6-foot-5, 301-pounder Alex Carrington signed with the Rams as a free agent over the offseason, and he’s expected to serve as the fourth defensive tackle. While you wouldn’t think the odds would be in Carrington’s favor, considering that he’ll be heading into his fifth NFL season and that the Rams have only had four active defensive tackles for 10 of the 32 games in Jeff Fisher’s Rams tenure, but Waufle spoke very highly of Carrington in a June St. Louis Post-Dispatch article and insinuated that he would have a spot on the roster.
It’s unknown how frequently there will be room for Carrington on the Rams’ gameday roster, but he could make himself more attractive by being able to contribute on special teams, which he’s shown the ability to do in the past, particularly on the field goal/extra point block unit. Though his speciality is also as a pass-rusher, Carrington’s size could also be useful as the Rams frequently rotate defensive linemen.

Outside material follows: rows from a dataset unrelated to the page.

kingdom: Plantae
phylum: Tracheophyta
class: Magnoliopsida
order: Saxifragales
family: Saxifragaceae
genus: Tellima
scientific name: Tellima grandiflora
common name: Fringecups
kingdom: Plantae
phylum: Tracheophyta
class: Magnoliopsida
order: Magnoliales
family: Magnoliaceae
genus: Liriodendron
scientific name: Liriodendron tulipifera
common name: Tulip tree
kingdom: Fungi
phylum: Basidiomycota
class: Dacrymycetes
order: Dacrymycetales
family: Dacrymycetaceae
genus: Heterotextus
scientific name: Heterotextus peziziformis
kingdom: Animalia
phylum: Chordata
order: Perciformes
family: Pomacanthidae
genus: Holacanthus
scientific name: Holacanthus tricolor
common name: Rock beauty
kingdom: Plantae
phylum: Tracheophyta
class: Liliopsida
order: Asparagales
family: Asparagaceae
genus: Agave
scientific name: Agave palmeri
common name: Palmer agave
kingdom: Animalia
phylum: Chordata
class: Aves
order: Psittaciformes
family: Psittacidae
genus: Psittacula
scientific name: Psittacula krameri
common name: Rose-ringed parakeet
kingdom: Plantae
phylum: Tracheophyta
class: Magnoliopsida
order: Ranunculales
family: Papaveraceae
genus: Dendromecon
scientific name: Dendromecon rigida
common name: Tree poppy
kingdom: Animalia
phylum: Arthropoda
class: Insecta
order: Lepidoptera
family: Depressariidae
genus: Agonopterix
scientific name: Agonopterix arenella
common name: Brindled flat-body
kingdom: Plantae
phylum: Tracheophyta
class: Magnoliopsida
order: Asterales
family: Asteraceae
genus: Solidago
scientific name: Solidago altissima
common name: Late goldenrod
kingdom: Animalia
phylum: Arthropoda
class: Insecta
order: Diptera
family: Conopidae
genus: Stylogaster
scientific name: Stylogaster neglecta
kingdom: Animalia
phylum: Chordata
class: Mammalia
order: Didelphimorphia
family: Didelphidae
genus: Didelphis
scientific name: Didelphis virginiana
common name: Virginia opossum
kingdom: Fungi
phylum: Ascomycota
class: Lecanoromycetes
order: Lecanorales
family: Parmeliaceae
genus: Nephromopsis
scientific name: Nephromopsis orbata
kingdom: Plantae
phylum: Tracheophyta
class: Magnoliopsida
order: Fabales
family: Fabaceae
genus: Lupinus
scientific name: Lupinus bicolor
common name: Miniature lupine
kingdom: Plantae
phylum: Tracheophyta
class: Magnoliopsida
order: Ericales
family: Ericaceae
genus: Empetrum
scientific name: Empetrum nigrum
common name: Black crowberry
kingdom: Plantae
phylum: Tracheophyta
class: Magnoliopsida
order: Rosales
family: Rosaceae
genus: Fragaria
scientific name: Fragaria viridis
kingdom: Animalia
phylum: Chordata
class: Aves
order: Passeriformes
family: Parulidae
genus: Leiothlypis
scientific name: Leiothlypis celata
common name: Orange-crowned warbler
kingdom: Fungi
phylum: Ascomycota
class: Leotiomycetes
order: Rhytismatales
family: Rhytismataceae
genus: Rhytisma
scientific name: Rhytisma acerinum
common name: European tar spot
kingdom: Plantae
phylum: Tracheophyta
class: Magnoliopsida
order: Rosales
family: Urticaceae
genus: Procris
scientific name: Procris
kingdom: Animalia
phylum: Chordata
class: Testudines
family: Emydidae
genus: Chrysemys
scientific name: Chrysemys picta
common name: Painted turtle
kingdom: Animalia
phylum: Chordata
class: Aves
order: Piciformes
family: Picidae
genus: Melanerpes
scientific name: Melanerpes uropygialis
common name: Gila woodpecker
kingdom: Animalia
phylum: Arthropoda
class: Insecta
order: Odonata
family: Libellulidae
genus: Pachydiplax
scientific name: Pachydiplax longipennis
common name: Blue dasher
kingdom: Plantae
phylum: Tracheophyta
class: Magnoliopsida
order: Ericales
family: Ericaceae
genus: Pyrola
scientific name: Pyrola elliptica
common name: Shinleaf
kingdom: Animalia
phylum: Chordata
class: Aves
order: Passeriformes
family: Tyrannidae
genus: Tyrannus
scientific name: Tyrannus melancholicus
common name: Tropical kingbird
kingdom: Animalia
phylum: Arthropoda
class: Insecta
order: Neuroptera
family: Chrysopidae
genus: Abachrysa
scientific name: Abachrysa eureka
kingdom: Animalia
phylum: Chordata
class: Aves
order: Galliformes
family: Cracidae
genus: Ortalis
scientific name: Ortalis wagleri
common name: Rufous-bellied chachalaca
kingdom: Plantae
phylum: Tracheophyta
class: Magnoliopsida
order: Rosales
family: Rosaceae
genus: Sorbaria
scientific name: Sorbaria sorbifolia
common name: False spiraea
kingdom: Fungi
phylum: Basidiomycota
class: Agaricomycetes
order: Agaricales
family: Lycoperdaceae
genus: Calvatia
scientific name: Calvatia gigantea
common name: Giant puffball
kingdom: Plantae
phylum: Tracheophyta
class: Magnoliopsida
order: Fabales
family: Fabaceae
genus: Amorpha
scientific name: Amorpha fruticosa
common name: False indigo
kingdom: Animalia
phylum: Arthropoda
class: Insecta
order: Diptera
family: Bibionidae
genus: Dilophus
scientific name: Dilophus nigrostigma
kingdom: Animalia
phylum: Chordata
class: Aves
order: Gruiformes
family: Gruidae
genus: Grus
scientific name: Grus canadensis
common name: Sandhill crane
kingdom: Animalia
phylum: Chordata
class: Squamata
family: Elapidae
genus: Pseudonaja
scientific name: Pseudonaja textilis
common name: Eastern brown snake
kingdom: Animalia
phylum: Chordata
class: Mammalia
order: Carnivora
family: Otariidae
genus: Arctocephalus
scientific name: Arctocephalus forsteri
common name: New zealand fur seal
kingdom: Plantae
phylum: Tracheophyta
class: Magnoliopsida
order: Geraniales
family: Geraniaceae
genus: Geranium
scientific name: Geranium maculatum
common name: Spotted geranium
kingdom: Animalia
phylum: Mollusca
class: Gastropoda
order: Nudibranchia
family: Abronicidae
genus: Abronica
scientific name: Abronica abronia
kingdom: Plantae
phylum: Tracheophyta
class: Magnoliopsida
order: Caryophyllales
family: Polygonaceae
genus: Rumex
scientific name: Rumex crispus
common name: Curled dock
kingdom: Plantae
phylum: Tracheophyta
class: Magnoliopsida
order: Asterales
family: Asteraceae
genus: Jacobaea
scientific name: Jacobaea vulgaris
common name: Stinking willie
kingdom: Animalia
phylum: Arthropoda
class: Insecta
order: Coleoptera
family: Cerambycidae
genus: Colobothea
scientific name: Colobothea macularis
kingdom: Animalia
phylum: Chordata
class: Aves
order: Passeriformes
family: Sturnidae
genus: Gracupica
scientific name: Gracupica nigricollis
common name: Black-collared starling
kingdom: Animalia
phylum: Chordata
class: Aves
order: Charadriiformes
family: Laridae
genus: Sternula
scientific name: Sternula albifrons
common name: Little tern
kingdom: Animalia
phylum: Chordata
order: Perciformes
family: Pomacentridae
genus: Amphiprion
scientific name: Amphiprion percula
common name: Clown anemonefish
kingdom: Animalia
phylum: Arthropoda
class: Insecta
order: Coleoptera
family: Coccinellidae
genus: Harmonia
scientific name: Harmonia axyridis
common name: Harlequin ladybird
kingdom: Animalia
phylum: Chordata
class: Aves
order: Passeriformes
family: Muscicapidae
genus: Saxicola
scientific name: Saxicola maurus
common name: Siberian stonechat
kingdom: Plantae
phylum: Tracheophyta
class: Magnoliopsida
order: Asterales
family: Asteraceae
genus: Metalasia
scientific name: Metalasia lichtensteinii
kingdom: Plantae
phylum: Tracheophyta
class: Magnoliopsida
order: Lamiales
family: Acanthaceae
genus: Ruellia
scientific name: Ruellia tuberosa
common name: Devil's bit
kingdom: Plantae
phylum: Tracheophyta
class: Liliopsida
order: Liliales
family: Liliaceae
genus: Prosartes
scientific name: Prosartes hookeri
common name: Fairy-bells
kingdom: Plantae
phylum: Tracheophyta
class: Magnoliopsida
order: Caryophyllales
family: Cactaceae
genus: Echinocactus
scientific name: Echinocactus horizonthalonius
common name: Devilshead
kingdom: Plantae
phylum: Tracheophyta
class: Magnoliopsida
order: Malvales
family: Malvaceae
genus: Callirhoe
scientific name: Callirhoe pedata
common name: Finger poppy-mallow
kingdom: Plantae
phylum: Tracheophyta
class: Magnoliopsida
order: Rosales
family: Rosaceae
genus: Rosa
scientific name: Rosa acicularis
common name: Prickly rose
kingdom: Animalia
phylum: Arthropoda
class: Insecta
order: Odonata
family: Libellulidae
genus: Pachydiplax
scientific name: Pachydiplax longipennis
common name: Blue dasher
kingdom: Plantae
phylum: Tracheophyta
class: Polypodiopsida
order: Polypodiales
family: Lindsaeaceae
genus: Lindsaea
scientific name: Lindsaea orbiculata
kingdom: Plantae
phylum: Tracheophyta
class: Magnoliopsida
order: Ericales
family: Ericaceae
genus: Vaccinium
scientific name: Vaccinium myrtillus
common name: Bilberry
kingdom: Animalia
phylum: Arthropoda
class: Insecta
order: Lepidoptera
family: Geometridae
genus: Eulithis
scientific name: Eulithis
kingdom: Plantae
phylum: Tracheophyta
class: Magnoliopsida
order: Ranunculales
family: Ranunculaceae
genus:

Attempting to push Carrington for a job or perhaps stick around as a fifth defensive tackle will be third-year player Matt Conrath. Conrath, a 6-foot-7, 306-pounder who was signed as an undrafted free agent out of Virginia in 2012, has shown signs of legitimate potential when he’s gotten on the field but has been held back by injuries in his first two seasons. Conrath was only active for one game as a rookie, and he came out of the lineup with a concussion last season before passing up veteran Jermelle Cudjo on the depth chart and getting back in for a few games near the end of the season. Conrath picked up seven total tackles and one sack during 2013.
Conrath is in a tough situation because of the presence of the top four tackles and the fact that it’s no longer as practical to continue to develop him now that he has two years in the league. If he doesn’t make a great impression during training camp and the preseason, it’s likely that his time with the Rams will come to an end.
Beyond those five players, the Rams also have undrafted rookies Ethan Westbrooks and Deantre Harlan. Westbrooks, who played at West Texas A&M, is very much a developmental prospect and needs to add a rather significant amount of weight to his 6-foot-4, 267-pound frame. However, it’s clear that the Rams have high hopes for him, as they gave him a $20,000 signing bonus and $30,000 guarantee on his base salary for 2014 to entice him to join the program. Westbrooks, who played all across the defensive line in college, probably won’t be developed enough to serve as anything more than a pass-rushing specialist on the interior this year, but he may see some action at defensive end as well. There’s a decent chance that Westbrooks could end up making the 53-man roster and serving as a healthy inactive for his first season. If there isn’t room for him, he’s a definite practice squad candidate.
Harlan, a 6-foot-4, 281-pounder from Bacone College, probably comes into camp ranked somewhere between 80th and 90th among the 90 players on the Rams’ roster. He’ll have a definite chance to prove himself during camp and preseason games, though, and we could certainly see him defy the odds. Unfortunately, Harlan will have a whole lot of ground to make up if he wants to make it any higher than seventh on the defensive tackle depth chart.